#### ACTIVITY:
Please repeat the data starting at the line that contains "sleverantören" and ending at the line that contains "Διαχείριση Απορρήτου", including both of those lines. Leave the pictures out of your answer.
___ DATA SUPPLIED ___
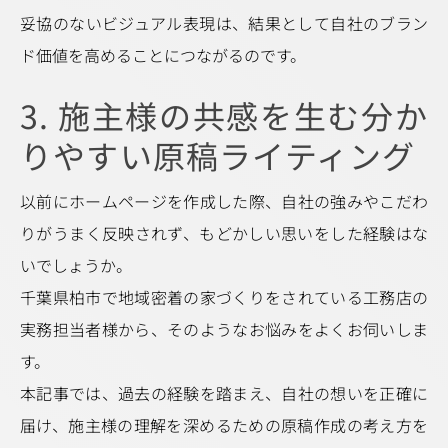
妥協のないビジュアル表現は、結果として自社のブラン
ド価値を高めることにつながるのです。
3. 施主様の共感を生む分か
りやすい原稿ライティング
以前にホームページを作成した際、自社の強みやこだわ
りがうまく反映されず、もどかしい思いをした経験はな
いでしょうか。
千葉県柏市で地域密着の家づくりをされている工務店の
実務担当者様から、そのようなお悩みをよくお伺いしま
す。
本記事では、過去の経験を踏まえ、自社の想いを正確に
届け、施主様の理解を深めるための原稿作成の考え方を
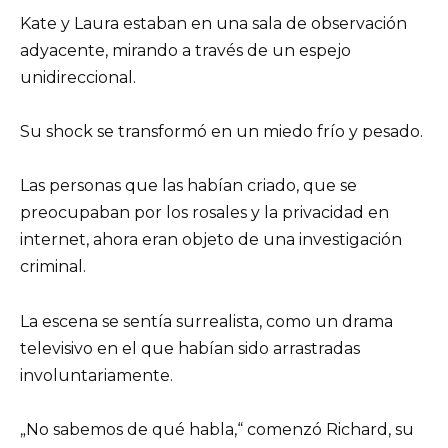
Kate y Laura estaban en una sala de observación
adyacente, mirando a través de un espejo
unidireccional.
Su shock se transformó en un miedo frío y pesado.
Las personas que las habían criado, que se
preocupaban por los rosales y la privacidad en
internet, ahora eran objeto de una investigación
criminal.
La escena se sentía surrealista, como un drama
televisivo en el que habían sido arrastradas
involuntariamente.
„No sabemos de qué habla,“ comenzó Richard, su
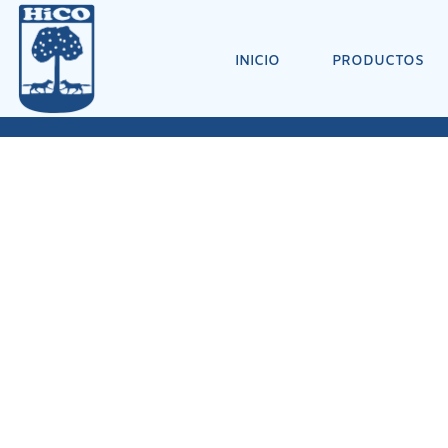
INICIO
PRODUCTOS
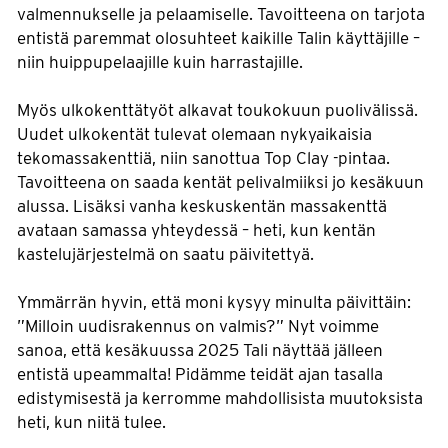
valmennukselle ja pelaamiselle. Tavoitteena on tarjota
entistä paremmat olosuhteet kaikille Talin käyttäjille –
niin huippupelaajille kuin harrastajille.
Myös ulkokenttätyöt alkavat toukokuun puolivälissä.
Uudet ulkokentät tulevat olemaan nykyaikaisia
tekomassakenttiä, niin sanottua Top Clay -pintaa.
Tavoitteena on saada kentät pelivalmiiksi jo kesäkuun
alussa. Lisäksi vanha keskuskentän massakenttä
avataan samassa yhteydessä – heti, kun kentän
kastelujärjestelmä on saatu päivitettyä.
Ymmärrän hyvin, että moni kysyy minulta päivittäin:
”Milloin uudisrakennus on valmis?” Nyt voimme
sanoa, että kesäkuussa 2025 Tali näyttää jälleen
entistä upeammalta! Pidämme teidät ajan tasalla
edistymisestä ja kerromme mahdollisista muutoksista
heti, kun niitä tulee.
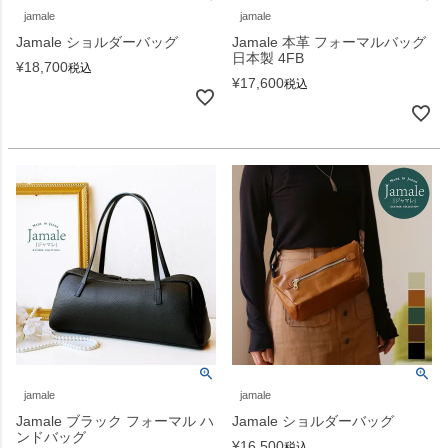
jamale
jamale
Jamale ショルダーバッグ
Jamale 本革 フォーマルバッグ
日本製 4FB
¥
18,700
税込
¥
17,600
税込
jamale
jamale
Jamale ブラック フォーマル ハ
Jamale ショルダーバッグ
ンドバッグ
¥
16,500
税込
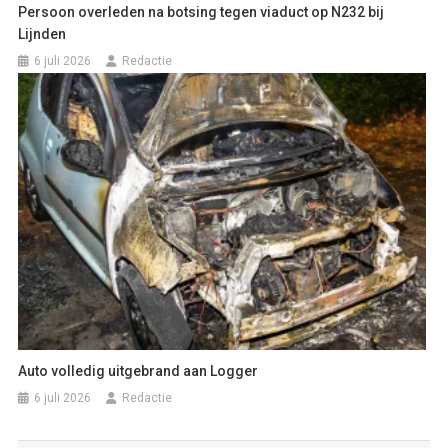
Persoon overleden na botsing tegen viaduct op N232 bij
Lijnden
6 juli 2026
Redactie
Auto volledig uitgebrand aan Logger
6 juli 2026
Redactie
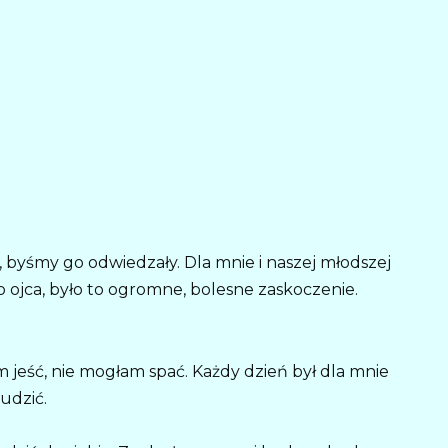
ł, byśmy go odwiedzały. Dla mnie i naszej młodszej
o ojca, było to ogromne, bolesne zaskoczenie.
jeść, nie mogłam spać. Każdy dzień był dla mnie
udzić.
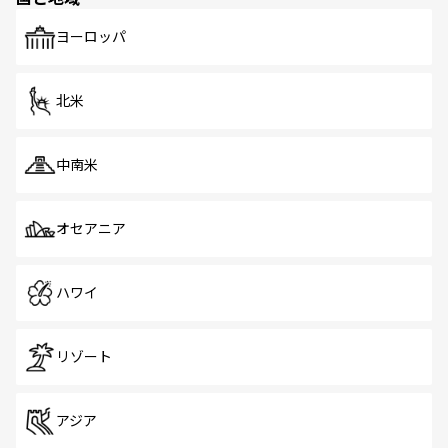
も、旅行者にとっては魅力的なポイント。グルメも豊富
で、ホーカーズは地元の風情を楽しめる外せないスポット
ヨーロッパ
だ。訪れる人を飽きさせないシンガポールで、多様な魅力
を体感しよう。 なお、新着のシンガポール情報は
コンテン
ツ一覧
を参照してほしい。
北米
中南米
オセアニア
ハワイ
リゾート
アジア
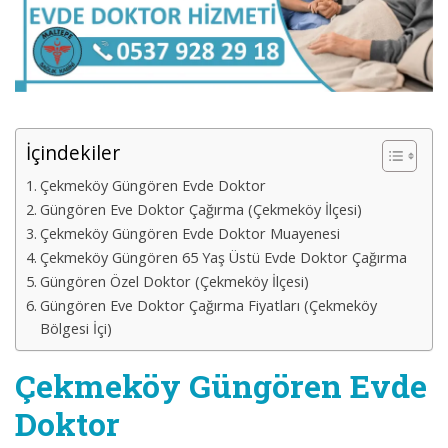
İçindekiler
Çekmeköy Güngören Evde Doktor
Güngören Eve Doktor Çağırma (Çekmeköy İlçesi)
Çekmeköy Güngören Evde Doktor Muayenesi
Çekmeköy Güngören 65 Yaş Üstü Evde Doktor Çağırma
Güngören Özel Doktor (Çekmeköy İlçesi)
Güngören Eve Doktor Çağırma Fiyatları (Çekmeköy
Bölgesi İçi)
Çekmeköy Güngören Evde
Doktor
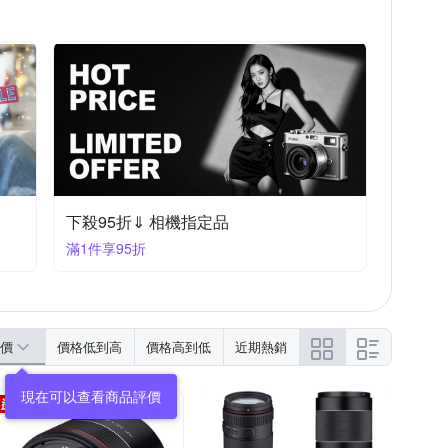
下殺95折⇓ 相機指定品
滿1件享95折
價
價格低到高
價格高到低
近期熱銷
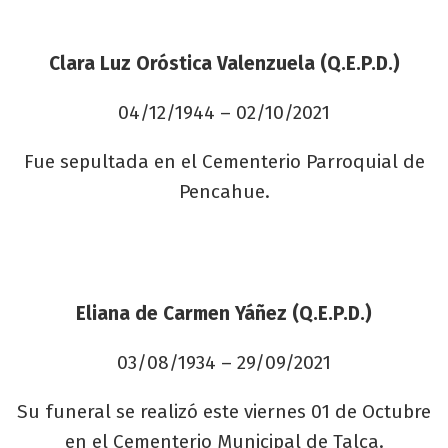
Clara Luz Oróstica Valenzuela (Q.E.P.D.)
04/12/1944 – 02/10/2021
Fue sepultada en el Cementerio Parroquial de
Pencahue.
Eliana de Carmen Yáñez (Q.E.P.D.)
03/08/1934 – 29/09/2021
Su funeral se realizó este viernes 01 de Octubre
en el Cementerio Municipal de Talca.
___
___ DATA SUPPLIED ___
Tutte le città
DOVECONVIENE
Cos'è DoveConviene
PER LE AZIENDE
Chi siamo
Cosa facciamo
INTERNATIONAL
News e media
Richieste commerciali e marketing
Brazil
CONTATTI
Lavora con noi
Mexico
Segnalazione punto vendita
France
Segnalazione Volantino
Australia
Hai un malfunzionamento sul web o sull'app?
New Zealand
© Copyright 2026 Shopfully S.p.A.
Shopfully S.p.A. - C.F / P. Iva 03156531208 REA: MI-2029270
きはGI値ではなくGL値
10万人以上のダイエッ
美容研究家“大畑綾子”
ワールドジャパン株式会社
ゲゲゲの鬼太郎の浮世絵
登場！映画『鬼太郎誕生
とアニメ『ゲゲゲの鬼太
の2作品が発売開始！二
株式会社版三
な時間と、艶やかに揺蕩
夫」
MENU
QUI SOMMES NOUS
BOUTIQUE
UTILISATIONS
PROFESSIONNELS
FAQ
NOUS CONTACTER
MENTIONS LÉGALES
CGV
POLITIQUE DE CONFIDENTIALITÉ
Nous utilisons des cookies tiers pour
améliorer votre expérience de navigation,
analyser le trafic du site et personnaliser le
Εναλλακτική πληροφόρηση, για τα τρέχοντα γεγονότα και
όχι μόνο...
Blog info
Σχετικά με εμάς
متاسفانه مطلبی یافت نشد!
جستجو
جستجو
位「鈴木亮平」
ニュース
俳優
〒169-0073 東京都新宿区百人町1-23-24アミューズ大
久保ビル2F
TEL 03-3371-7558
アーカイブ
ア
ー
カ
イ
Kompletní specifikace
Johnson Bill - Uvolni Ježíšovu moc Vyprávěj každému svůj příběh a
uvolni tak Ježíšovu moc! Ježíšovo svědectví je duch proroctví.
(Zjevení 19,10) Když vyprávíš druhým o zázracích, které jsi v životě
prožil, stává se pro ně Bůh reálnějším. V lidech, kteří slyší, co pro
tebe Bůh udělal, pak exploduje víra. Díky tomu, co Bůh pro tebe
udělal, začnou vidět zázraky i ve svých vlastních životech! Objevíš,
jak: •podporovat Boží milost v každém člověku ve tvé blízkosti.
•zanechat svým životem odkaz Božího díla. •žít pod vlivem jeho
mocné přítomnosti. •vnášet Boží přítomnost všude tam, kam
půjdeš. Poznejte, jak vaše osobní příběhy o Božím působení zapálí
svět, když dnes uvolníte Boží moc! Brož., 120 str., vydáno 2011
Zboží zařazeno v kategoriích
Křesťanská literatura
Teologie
___
___ DATA SUPPLIED ___
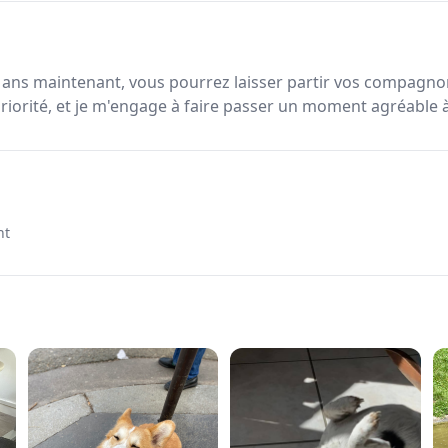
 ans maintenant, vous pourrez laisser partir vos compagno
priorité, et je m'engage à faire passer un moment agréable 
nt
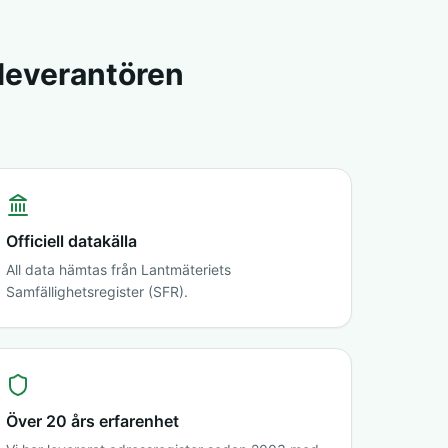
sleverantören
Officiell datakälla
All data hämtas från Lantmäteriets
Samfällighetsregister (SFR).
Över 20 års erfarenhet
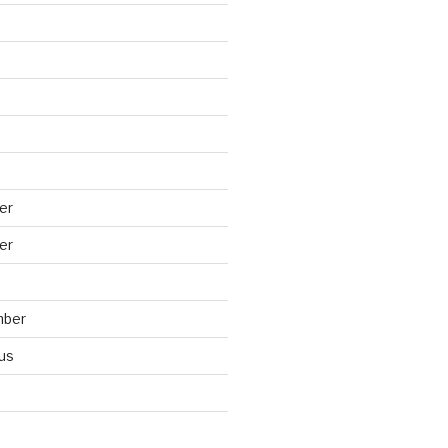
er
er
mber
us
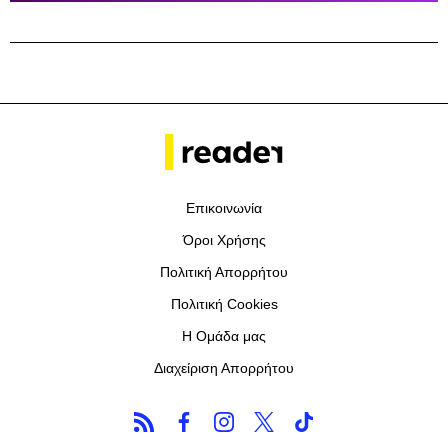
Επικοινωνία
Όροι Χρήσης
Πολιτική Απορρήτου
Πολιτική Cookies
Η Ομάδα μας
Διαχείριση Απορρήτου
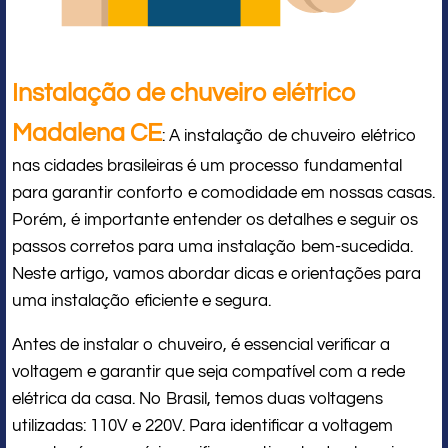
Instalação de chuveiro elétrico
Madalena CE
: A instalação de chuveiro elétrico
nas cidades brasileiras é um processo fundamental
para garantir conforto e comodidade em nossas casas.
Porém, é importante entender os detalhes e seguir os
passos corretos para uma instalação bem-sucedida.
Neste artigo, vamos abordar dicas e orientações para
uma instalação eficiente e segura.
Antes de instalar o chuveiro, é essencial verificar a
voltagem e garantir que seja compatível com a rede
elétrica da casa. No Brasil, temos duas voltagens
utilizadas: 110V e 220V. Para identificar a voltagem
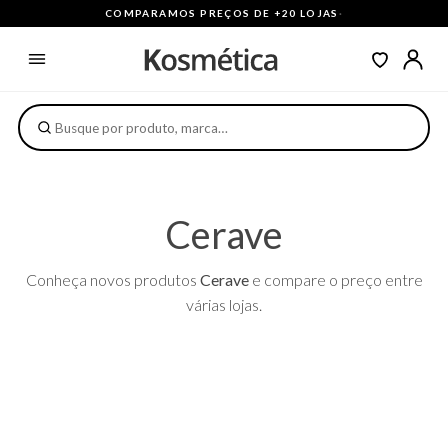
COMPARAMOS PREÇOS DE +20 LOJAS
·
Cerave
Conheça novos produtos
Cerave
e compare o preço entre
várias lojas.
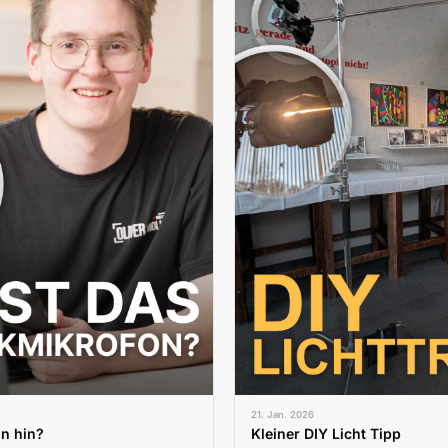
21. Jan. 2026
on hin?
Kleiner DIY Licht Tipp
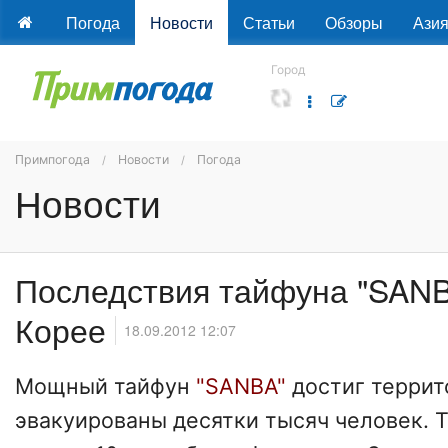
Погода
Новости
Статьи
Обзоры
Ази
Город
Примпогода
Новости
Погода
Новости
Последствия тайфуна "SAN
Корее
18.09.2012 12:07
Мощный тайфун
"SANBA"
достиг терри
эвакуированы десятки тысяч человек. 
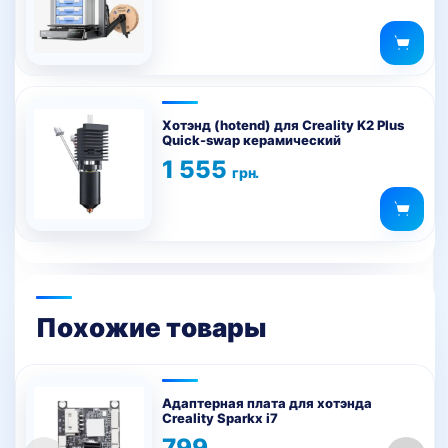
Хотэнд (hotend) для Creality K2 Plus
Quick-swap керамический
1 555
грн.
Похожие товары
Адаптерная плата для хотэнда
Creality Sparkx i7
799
___
#### ANSWER TO THIS EXERCISE:
sleverantören
Officiell datakälla
All data hämtas från Lantmäteriets
Samfällighetsregister (SFR).
Över 20 års erfarenhet
er
er
mber
us
Επικοινωνία
Όροι Χρήσης
Πολιτική Απορρήτου
Πολιτική Cookies
Η Ομάδα μας
Διαχείριση Απορρήτου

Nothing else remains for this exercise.